Meta (META) is doubling down on artificial intelligence with a pair of multi-billion-dollar moves that highlight both its reliance on outside compute and its drive to build custom silicon.
The company signed a $14.2 billion agreement with CoreWeave (CRWV) to lock in access to Nvidia-powered infrastructure through December 2031, with an option to extend into 2032, reports Reuters.
CRWV surged 15% on the news, valuing the firm at about $60 billion.
The contract gives Meta access to Nvidia’s latest GB300 systems. For the social media giant, the deal underscores its effort to strengthen the backbone behind products such as its Ray-Ban smart glasses.

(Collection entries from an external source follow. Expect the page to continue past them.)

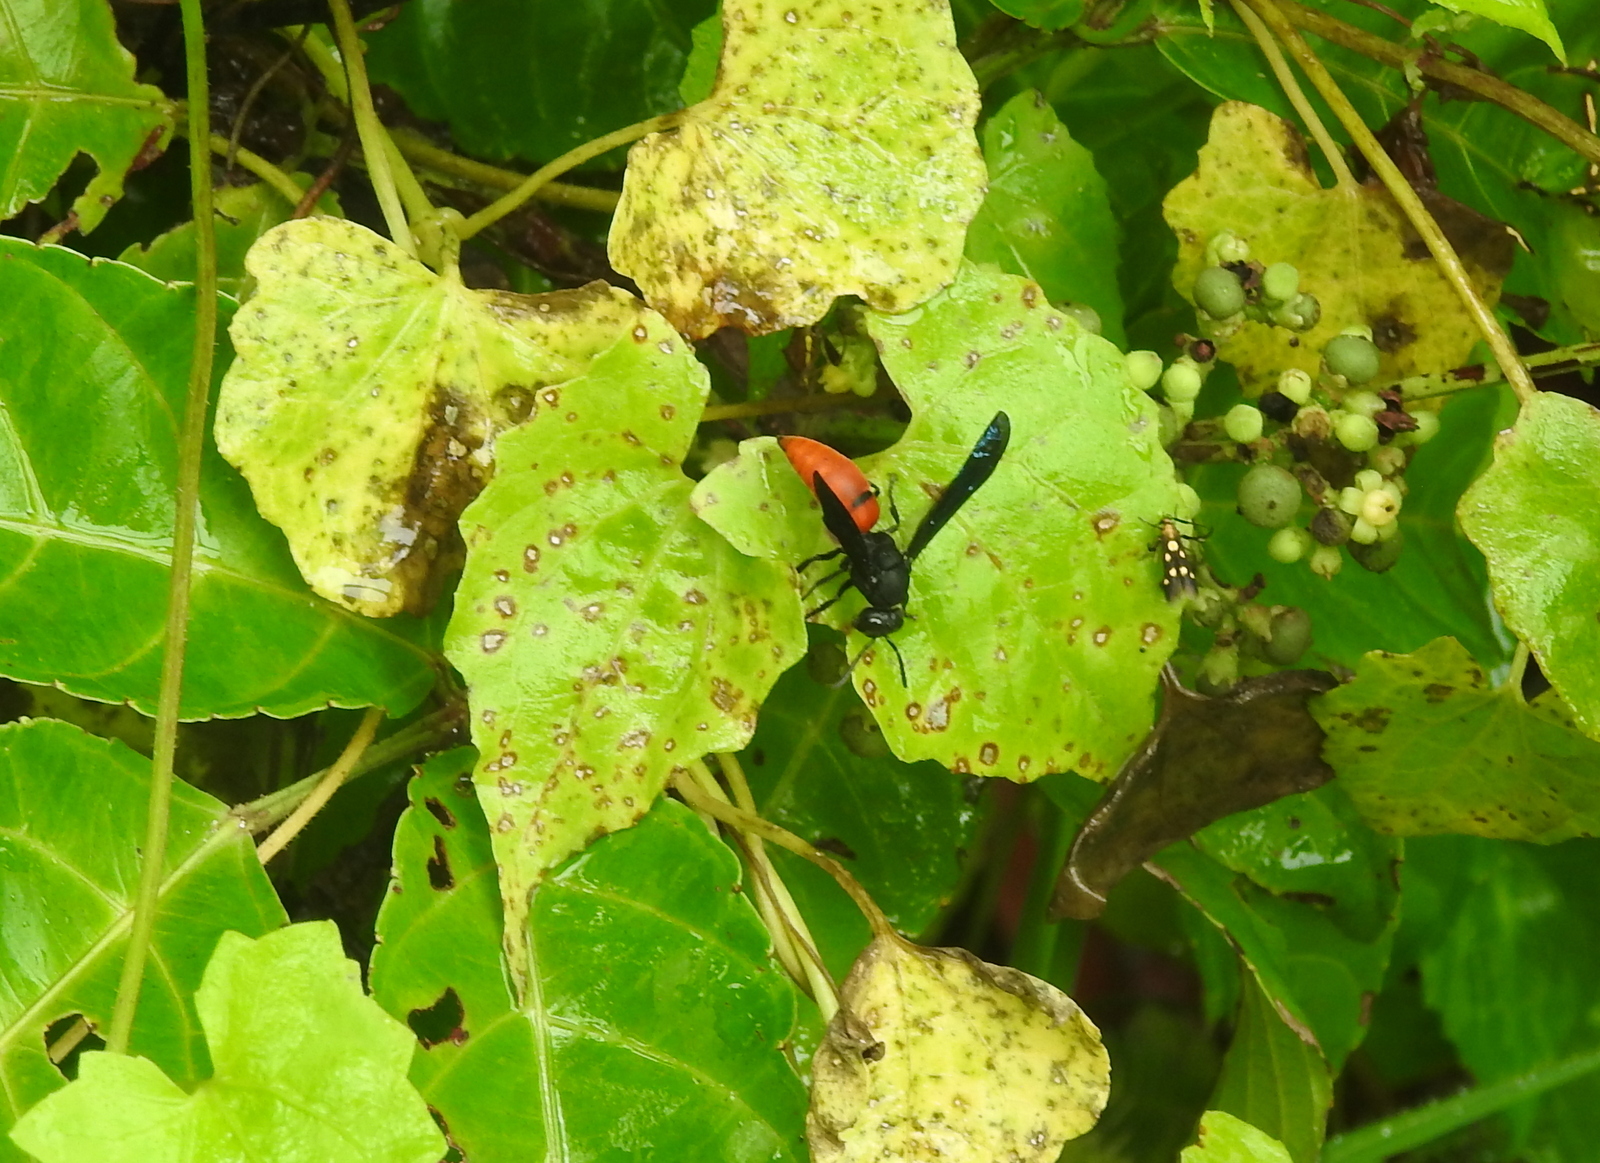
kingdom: Animalia
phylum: Arthropoda
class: Insecta
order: Hymenoptera
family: Eumenidae
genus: Anterhynchium
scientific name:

Meta has invested tens of billions of dollars in US data centers and is paying premium salaries to recruit AI engineers, but it is also trying to reduce reliance on external providers by building custom silicon.
The company also says it intends to acquire Santa Clara–based chip startup Rivos, a specialist in RISC-V architecture backed by Intel CEO Lip-Bu Tan.
Yee Jiun Song, vice president of engineering at Meta, says the plan highlights the tech giant’s commitment to its Meta Training and Inference Accelerator (MTIA), a family of custom-designed silicon chips aiming to power the firm’s artificial intelligence workloads.
“Given the success of our first two AI accelerators, we are eager to accelerate and expand our MTIA roadmap. Rivos has deep technical expertise and experience designing and developing the full stack of AI systems.”
The startup, last valued at around $2 billion, has been one of Meta’s suppliers.
Meta did not disclose the financial terms of the Rivos deal, and the company did not respond to Reuters’ request for comment.